Data For Refugees: notes on the Syrian Refugee Crisis in Turkey

Data For Refugees: Background and Notes

My research group is entertaining / brainstorming some ideas related to the Syrian refugee crisis in Turkey, as part of the Data For Refugees program. Below are some notes I took on the situation, since I knew very little about the status of Syrian refugees in Turkey.


Syria borders Turkey’s south. There is a significant refugee population in turkey, with over 3 million Syrians under temporary protection 1. Syrian firms account for over 25% of total firms in Turkey 2. Turks compete with Syrians for local jobs 2 and percieve Syrians as contributing to crime, although police data has debunked this perception 2.

67% of Syrian business owner are higher-educated, and 30% have university degrees – higher than Germany’s national average 3. There is, however, a worry that the Turkish response to the influx of Syrian refugees will result in further ghettoization 1.

9 out of 10 refugees live outside the camps that have been set up by the government, with many having migrated to large cities in inner Anatolia or Western Turkey – and also Istanbul 1.

This same source projects that since Syrians do not have a history of agriculture in Turkey, most of these Syrians will stay in cities.
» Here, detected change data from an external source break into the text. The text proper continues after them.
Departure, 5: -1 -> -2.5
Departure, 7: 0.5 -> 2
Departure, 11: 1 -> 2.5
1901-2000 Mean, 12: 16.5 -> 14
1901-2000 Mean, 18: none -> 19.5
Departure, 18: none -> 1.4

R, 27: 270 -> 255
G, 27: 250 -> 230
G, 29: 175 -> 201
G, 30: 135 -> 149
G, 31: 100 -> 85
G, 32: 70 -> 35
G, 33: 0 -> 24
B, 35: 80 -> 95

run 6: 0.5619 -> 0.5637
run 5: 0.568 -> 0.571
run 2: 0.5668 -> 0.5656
While turks are generally “favorable” towards Syrian refugees, few support granting citizenship 4.

There are very few work permits given to syrians, as informal work is extremely profitable for local businesses, there is no collective action potential, etc. according to a report by the economic policy research foundation of Turkey 5. This same report suggests that “social cohesion” between Turks and Syrians is draining where refugees are most visible – on an X-Y plot of the percentage of people who disagree that foreigner presence is good in 2009 vs 2015, countries with the highest refugee population appear above the line of fit, indicating that their change may be driven by higher rates of refugee presence.
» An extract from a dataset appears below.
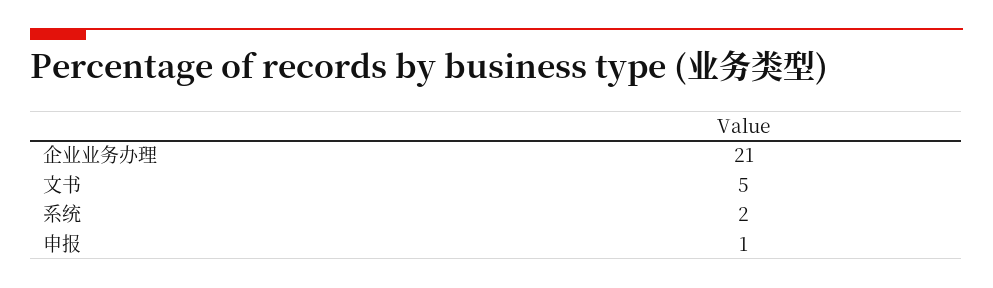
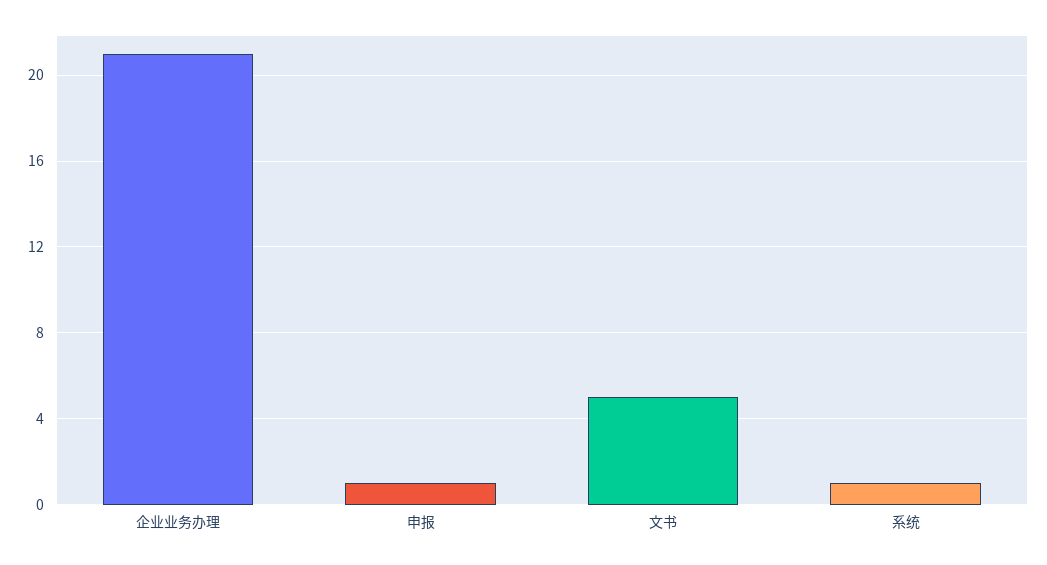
系统: 2 -> 1

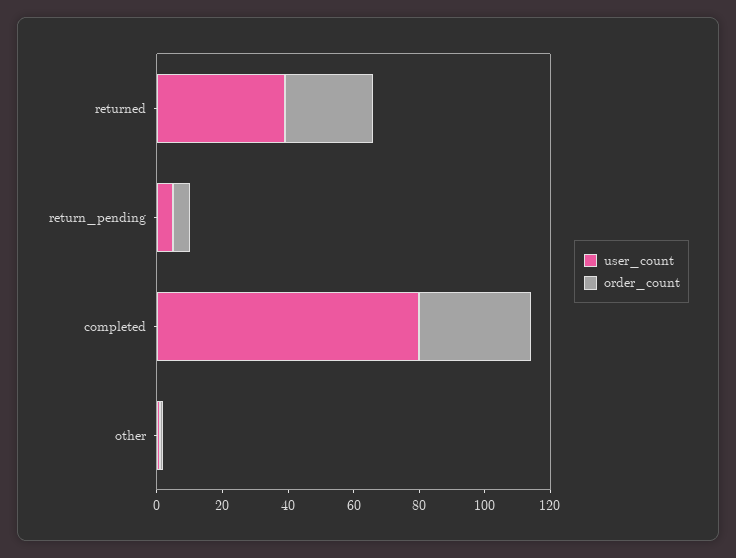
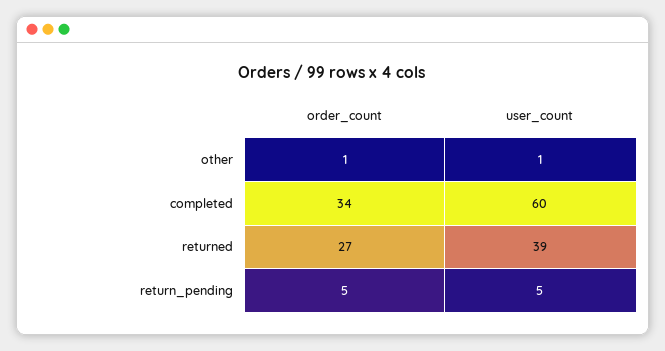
user_count, completed: 80 -> 60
In the paper “Syrians in Turkey – The Economics of Integration”, also published by tepav 3, they argue that Syrian integration has largely been through human interaction, rather than explicit policy design.

EU-Turkey Relations

In June, the EU and Turkey signed a $3bn agreement to halt the flow of refugees from Turkey into the EU 6, although negotiations have been tense between Ergodan and Brussels, with Turkey occasionally threatening the EU with an influx of refugees (that’s fucked up) 7.

Questions and problems

It seems apparent that the primary justification for naturalizing or granting refugee status (unlikely, as through the geneva convention, Turkey may only grant refugee status to EU members) to Syrians is the economic growth they have and will continue to bring to the country. With 91% of refugees residing in cities, their integration has been primarily through interaction with local communities. Over 750,000 Syrians are estimated to be eligible for work, but only a little over 10k work permits have been distributed, meaning most work is informal, unregulated, and unintegrated.

Given this, I see a few things that should be done with the data available:

  1. provide a statistical estimate of the number of refugees informally working in Turkey’s cities.
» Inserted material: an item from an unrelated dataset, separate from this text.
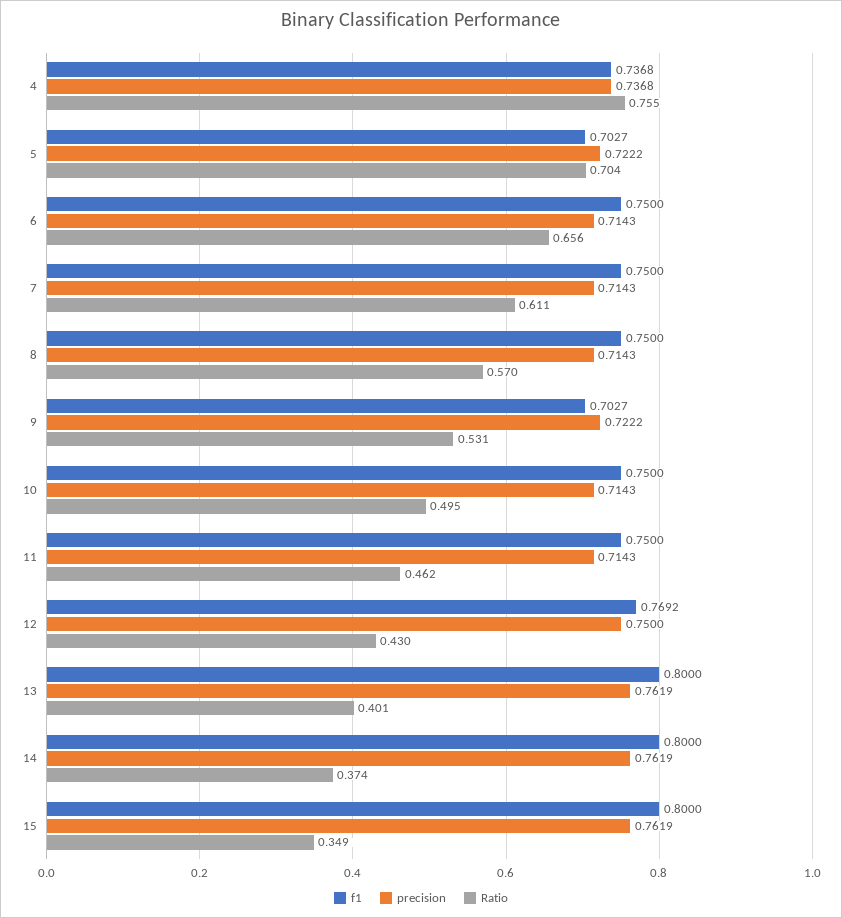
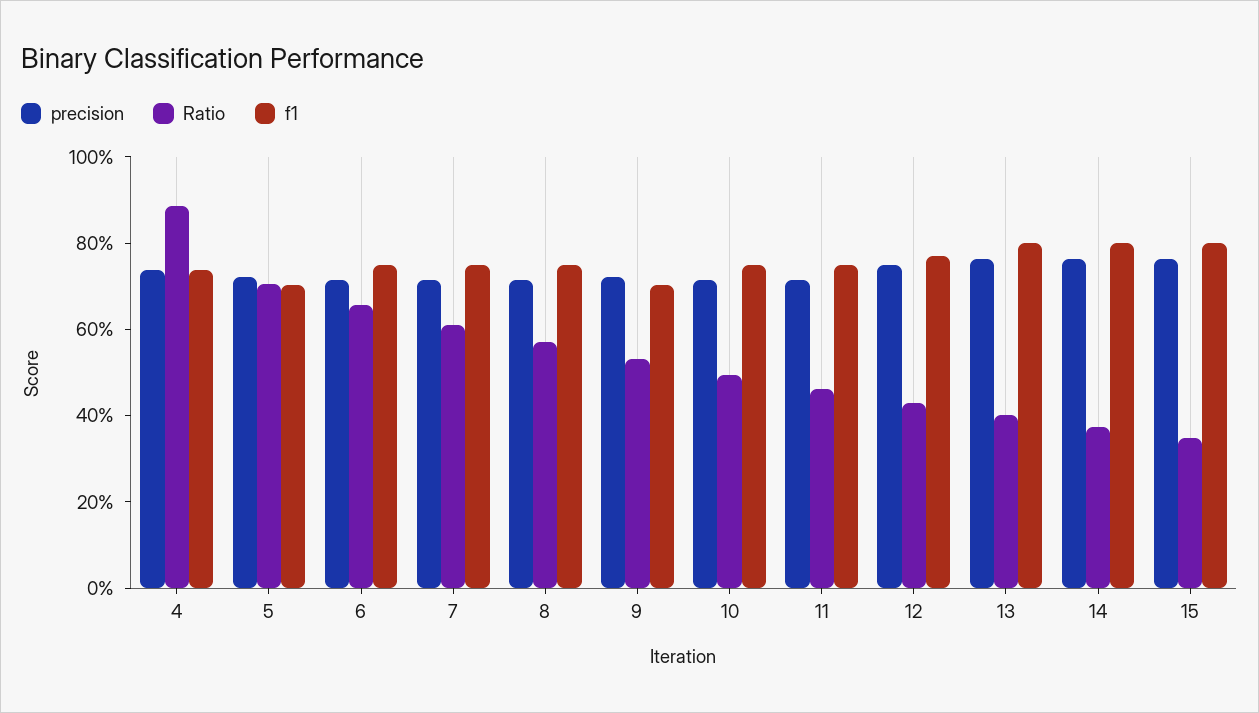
Ratio, 4: 0.755 -> 0.9

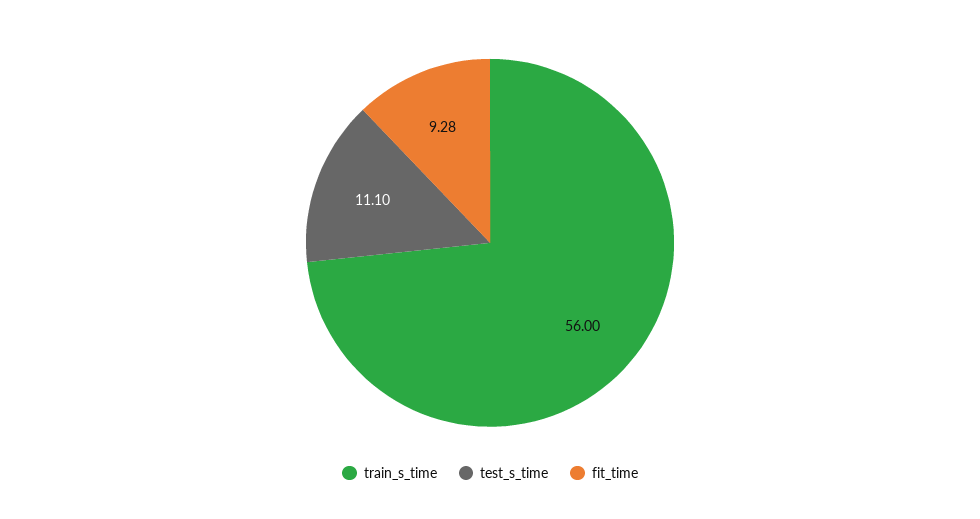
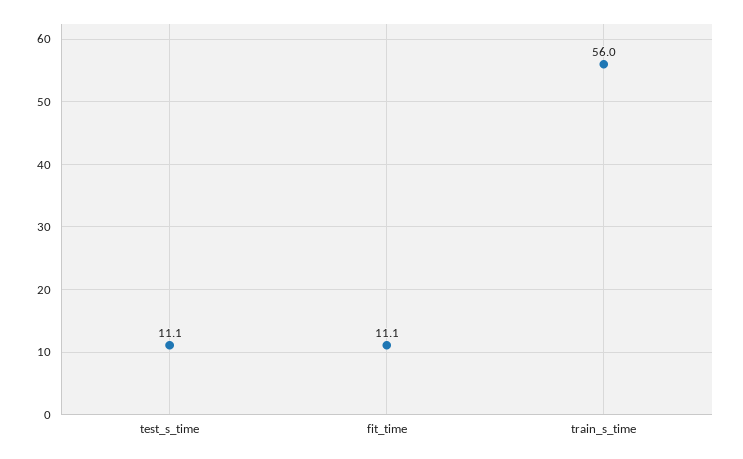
fit_time: 9.28 -> 11.1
    This will provide a stronger estimate of the economic gains refugees may be able to make in Turkey, and help the state better estimate the location and characteristics of its new workforce. If economic integration is important, understanding current activity among refugees is paramount.

  2. Relate strength of language class offerings in cities / accomodation centers with the mobility-based integration of Syrians with Turks.

    Language is a large barrier to social integration of refugees in Turkish cities. “Syrian students in accommodation centers are offered three Turkish classes per week and socialize for the remainder of their time with other Syrians” 3. Language barriers historically can lead to ghettoization of entire communities, so this should be prioritized. The primary ways that city residents learn the language is through interaction, rather than classes like the ones offered in camps. Even the classes in camps are rather terrible – In Fall 2016, under 50 Syrians of 250,000 in some camps were able to obtain a language certificate that would allow them to study in Turkish universities.

  3. Related to the above, perhaps better understand the impact that economic and urban planning policy has on refugee integration. Perhaps different cities have implemented different policy, or have different geographic setups for the Syrian neighborhoods. Can we relate these to the informal work of the refugees?